*Activity*. Please keep pictures out of the copy, and print exactly the lines from the one containing "plateforme en Saas" through the end of the records.

(Extracted records Opens)

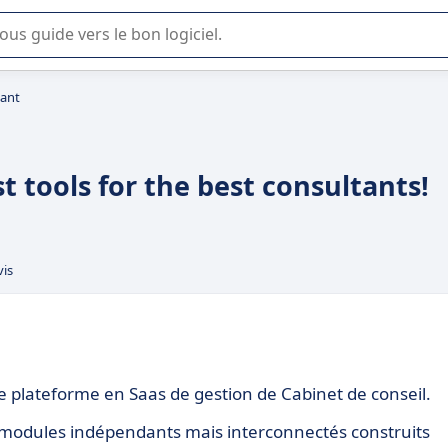
lisation ou la sélection de logiciel SaaS en entreprise.
tant
t tools for the best consultants!
vis
 plateforme en Saas de gestion de Cabinet de conseil.
es modules indépendants mais interconnectés construits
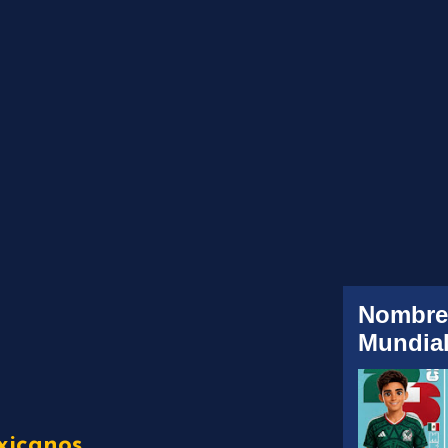
Nombre
Mundial
xicanos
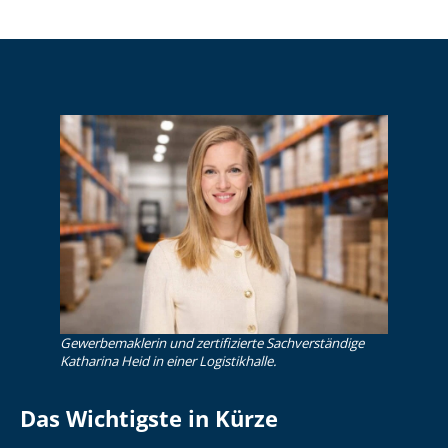
Gewerbemaklerin und zertifizierte Sachverständige
Katharina Heid in einer Logistikhalle.
Das Wichtigste in Kürze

(Extracted records Closes)

*Result for this exercise*.
 plateforme en Saas de gestion de Cabinet de conseil.
es modules indépendants mais interconnectés construits
Nombre
Mundial
xicanos
Gewerbemaklerin und zertifizierte Sachverständige
Katharina Heid in einer Logistikhalle.
Das Wichtigste in Kürze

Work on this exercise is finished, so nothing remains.